Actée par la filière betteravières et le gouvernement le 19 janvier, la décision de la Cour de justice européenne laisse les agriculteurs dans une impasse. En effet, sans pouvoir utiliser les néonicotinoïdes dans l’enrobage des semences, les plantes deviennent vulnérables aux pucerons, vecteurs de la jaunisse. Si cette solution était préventive et dérogatoire depuis deux campagnes, elle avait le mérite de ne pas pulvériser les betteraves d’insecticides au cours de la campagne.
Retour en 2020
Des pertes de rendements peuvent être préjudiciables que ce soit pour les agriculteurs, les usines et même les éleveurs qui utilisent les co-produits. La filière en a d’ailleurs déjà fait les frais en 2020. Aucune dérogation n’avait alors été décidée.
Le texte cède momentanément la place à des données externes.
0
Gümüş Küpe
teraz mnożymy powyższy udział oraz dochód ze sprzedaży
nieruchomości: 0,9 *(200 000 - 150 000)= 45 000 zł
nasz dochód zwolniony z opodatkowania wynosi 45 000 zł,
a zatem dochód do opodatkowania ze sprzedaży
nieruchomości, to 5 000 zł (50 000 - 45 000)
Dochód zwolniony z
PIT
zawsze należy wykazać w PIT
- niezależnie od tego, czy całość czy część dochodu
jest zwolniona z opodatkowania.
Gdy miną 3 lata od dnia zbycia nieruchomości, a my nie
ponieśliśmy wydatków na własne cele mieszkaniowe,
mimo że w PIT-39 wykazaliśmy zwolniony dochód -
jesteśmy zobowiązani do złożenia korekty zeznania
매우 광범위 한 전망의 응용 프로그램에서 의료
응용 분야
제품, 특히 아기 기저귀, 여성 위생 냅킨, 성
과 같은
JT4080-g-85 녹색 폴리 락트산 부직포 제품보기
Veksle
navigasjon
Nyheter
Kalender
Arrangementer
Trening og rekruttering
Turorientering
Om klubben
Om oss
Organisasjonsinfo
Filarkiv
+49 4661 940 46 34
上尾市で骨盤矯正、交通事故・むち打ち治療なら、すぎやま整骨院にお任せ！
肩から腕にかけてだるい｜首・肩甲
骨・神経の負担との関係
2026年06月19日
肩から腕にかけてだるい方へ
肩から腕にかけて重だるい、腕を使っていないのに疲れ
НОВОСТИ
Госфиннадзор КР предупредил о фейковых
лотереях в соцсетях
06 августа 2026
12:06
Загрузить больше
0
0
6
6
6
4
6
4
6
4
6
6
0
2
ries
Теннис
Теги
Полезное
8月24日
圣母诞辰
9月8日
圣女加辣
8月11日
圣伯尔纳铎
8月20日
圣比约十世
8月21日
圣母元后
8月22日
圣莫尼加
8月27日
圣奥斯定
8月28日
« La décision est sans appel », confirme Guillaume Wullens, président de la CGB (confédération générale des planteurs de betteraves) du Pas-de-Calais et producteur de betteraves dans le Pas-de-Calais. Alors que les semenciers attendaient une nouvelle dérogation et qu’ils s’apprêtaient à enrober une partie des semences de betteraves à l’aide de néonicotinoïdes, la décision surprend tout le monde et est qualifiée d’incompréhensible.
« C’est toute la filière qui risque de souffrir, alerte Guillaume Wullens. Il s’interroge face au manque de pragmatisme de cette mesure. Avec la nouvelle réglementation de la PAC, on nous demande d’avoir des assolements diversifiés. En soi ça peut être une bonne initiative mais il faut nous donner les moyens de produire. »
Importer davantage de sucre ?
Cette décision remet en question également les surfaces à emblaver. Même si les agriculteurs sont engagés avec des contrats pluriannuels avec leurs sucreries, on peut s’attendre à une diminutions des surfaces consacrées à la betterave sucrière en France. D’autant que notre pays est déjà importatrice de sucre.
« C’est aussi le devenir de l’alcool, l’éthanol qui est en jeu, fait remarquer le président de la CGB du Pas-de-Calais. Les tensions qu’on connaissaient sur la fourniture de vinasse et de coproduits, qui sont aussi des engrais organiques, risquent d’augmenter. Sans parler des pulpes de betteraves pour nourrir les animaux. Le sujet était déjà explosif, il risque de l’être davantage. »
La seule alternative que les betteraviers ont à ce jour, est de se pencher vers la recherche grâce au Plan national de recherche et d’innovation (PNRI) lancé en 2020, après l’épidémie de jaunisse qui avait décimé les parcelles. L’envergure de ce plan a permis de trouver 22 solutions pour contrer la jaunisse de la betterave.
À la recherche de LA variété
« Aucune d’entre elle n’est suffisamment efficace, regrette l’agriculteur. La seule chose que les chercheurs espèrent, c’est trouver une variété résistante à la jaunisse. Pour cela il faut davantage de temps. Avec les OGM, cette variété serait déjà trouvée et les conséquences d’une telle décision seraient indolore. On se met des boulets aux pieds. »
Face à ce constat, Marc Fesneau, ministre de l’agriculture a rencontré les acteurs de l’interprofession du sucre le lundi 23 janvier. « Au-delà de prolonger le PNRI, le ministre s’est engagé à étudier un dispositif d’indemnisation des pertes dues à la jaunisse, a annoncé Franck Sander, président de la CGB. C’est une nécessité absolue pour rassurer les planteurs, à condition que ces pertes soient totalement prises en charge et de n’avoir ni franchise, ni plafonnement des aides. »
Une solution qui ne ravit pas l’agriculteur qu’est Guillaume Wullens. « C’est bien, mais je ne produis pas de betteraves pour recevoir des indemnités! D’autant que les modalités d’accès ne sont pas encore dévoilées. »
Hausse du coût de production
À cela s’ajoute une hausse du coût de production, déjà envolé ces derniers mois. Sans néonicotinoïdes, les planteurs devront réaliser au moins deux passages d’insecticides en foliaire si un infestation est remarquée. « Le coût n’est pas anodin, même si on achète des semences un peu moins chères, analyse Guillaume Wullens. Avec les coûts de production actuels, estimés à 3 000 €/ha et un prix d’achat à 40 €/T, il faut que le rendement soit assuré. » Or ça ne semble pas être le cas sans les néonicotinoïdes.
En 2020, les betteraviers avaient essuyé une perte moyenne de 30 % de leurs rendements. Avec tout ce qui implique sur la filière et les emplois, cela avait suffit à motiver l’octroi d’une dérogation d’utilisation. Combien d’agriculteurs vont prendre le risque, cette année, de voir diminuer leurs rendements et chiffres d’affaires ? Les semis de printemps nous le diront.